A boy, 11, was in critical condition, and underwent two surgeries. He suffered injuries to the side of his face and neck, the governor said.
The attack lasted about 10 seconds. It might have gone on longer, authorities say, were it not for the actions of a social studies teacher.
Hero teacher
The teacher, John Masterson, walked up to the shooter and persuaded him to put the gun down, Martinez said.
"Mr. Masterson ... was a hero ... who stood there and allowed a gun to be pointed right at him," the governor said at a vigil Tuesday evening, "and to talk down that young boy to drop the gun so that there would be no more young kids hurt."
The Berrendo staff directory lists John Masterson as an eighth-grade social studies teacher.
Masterson has taught at the school for a decade, and also coaches track and soccer, according to the Albuquerque Journal.

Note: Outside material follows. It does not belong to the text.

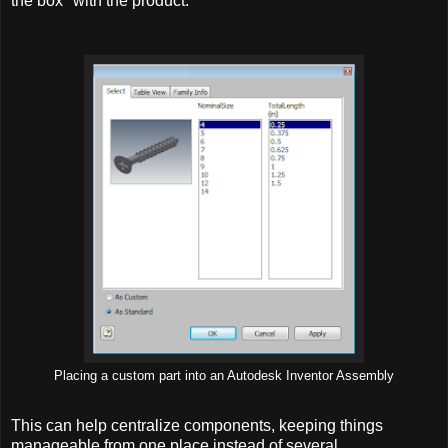
the box" with the product.
Placing a custom part into an Autodesk Inventor Assembly
This can help centralize components, keeping things
manageable from one place instead of several.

When contacted by the newspaper, he said police told him not to discuss details of the shooting.
"It was a harrowing experience," he told the paper. "All I can say was the staff there did a great job."
Another school shooting
The attack understandably has rattled residents of Roswell, a city of just under 50,000 people 200 miles southeast of Albuquerque. The shooting puts Roswell on a growing list of places scarred by school shootings.
There will be no school Wednesday as police continue to investigate and the community tries to heal.
"I was in shock when I seen it," said 13-year-old Monique Salcido, who was in the gym during the shooting.
Monique told CNN's Piers Morgan she saw the shooter shoot two of her friends in those terrifying moments.

"I don't want to go to Berrendo again because I'm afraid it's going to happen again," she said.